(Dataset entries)
++++++++++

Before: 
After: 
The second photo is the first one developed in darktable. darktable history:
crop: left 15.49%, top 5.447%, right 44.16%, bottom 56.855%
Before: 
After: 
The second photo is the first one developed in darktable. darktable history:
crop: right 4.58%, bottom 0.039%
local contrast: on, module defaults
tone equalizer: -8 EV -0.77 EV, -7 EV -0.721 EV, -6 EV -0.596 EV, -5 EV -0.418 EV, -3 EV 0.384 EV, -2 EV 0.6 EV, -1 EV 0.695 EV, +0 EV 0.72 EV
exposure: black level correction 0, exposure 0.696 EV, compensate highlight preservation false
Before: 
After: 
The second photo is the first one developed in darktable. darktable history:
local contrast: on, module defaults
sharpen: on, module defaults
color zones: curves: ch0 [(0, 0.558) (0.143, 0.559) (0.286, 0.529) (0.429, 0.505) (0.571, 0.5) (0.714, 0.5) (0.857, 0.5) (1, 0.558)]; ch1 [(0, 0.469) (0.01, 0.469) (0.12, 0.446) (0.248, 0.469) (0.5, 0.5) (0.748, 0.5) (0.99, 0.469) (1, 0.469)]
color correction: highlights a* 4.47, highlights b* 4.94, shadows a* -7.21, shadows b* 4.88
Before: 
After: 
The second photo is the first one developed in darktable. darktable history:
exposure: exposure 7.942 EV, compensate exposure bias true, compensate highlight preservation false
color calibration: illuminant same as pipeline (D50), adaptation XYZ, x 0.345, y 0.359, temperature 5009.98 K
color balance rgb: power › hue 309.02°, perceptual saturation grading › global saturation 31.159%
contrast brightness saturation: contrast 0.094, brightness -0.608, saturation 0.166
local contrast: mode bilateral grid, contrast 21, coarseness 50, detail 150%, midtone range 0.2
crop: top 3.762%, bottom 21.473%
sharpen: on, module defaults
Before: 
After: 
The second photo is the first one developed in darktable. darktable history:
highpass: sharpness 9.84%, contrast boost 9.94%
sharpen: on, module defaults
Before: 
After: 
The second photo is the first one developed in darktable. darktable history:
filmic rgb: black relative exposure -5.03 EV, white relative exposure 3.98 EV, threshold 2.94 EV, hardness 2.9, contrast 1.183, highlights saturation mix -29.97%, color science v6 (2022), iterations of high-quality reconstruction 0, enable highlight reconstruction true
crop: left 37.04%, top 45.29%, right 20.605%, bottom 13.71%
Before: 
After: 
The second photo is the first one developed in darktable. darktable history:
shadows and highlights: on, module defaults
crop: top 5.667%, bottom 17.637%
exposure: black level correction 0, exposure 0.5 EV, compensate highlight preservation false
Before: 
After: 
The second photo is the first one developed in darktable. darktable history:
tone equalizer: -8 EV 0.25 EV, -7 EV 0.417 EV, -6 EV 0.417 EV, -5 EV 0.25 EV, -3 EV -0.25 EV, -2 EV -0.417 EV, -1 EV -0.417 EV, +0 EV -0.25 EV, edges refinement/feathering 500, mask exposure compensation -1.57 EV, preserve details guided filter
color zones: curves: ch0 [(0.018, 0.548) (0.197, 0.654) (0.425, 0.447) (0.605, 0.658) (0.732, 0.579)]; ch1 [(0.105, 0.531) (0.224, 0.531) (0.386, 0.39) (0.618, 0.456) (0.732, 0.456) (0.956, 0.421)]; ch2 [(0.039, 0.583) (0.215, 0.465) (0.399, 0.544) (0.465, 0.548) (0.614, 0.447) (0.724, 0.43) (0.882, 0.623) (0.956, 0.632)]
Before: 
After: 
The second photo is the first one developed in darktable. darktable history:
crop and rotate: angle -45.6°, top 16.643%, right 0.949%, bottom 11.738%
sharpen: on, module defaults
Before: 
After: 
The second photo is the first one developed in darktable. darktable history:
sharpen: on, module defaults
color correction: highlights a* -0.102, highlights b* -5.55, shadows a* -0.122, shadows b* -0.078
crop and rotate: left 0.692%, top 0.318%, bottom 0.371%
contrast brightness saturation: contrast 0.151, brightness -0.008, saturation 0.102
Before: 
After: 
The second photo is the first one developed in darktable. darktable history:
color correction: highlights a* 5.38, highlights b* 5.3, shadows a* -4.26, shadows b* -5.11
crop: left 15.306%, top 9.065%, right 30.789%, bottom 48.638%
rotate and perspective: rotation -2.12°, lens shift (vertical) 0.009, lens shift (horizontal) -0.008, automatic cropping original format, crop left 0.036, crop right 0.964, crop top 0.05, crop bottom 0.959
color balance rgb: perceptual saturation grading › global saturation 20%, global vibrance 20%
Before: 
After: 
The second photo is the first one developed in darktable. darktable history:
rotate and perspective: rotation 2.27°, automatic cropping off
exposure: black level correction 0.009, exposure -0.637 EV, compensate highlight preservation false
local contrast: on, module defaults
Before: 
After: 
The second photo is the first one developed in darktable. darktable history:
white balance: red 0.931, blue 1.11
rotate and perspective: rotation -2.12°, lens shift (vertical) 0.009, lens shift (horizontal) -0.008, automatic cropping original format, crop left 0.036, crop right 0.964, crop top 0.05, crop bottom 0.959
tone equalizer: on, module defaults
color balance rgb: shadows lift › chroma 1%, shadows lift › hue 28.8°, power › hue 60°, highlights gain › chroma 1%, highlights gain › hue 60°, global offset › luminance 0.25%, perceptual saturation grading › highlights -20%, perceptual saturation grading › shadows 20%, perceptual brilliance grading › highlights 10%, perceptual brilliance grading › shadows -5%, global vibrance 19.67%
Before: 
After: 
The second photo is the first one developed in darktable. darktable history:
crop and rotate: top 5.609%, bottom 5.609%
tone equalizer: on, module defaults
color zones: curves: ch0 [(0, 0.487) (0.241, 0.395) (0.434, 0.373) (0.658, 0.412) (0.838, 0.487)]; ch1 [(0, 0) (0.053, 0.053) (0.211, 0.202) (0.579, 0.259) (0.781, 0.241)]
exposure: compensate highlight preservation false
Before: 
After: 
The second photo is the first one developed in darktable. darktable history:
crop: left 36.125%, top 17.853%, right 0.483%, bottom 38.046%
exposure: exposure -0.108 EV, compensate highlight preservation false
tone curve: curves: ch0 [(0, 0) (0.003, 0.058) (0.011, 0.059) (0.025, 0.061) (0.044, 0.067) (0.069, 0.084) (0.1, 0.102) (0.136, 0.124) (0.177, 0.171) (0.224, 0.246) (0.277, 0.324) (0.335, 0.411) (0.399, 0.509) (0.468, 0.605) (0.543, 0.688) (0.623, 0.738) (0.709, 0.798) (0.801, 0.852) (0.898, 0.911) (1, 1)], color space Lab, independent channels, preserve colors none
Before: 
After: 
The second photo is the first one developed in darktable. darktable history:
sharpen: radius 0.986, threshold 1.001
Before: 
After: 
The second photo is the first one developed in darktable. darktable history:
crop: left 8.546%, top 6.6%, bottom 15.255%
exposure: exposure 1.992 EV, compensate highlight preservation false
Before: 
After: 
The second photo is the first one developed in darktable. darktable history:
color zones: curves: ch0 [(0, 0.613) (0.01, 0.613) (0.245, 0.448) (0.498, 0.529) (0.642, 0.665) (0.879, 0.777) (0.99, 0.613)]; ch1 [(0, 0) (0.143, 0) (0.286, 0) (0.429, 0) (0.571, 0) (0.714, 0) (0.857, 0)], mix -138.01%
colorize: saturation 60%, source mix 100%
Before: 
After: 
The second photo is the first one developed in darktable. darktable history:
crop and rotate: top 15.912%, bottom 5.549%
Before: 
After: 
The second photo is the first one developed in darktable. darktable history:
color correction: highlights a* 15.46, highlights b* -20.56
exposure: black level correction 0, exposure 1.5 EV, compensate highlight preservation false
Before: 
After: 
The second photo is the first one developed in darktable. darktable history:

++++++++++

Copy the items line for line, beginning with their first line and stopping after the line that contains "color correction: highlights a* 4.47, highlights".

Before: 
After: 
The second photo is the first one developed in darktable. darktable history:
crop: left 15.49%, top 5.447%, right 44.16%, bottom 56.855%
Before: 
After: 
The second photo is the first one developed in darktable. darktable history:
crop: right 4.58%, bottom 0.039%
local contrast: on, module defaults
tone equalizer: -8 EV -0.77 EV, -7 EV -0.721 EV, -6 EV -0.596 EV, -5 EV -0.418 EV, -3 EV 0.384 EV, -2 EV 0.6 EV, -1 EV 0.695 EV, +0 EV 0.72 EV
exposure: black level correction 0, exposure 0.696 EV, compensate highlight preservation false
Before: 
After: 
The second photo is the first one developed in darktable. darktable history:
local contrast: on, module defaults
sharpen: on, module defaults
color zones: curves: ch0 [(0, 0.558) (0.143, 0.559) (0.286, 0.529) (0.429, 0.505) (0.571, 0.5) (0.714, 0.5) (0.857, 0.5) (1, 0.558)]; ch1 [(0, 0.469) (0.01, 0.469) (0.12, 0.446) (0.248, 0.469) (0.5, 0.5) (0.748, 0.5) (0.99, 0.469) (1, 0.469)]
color correction: highlights a* 4.47, highlights b* 4.94, shadows a* -7.21, shadows b* 4.88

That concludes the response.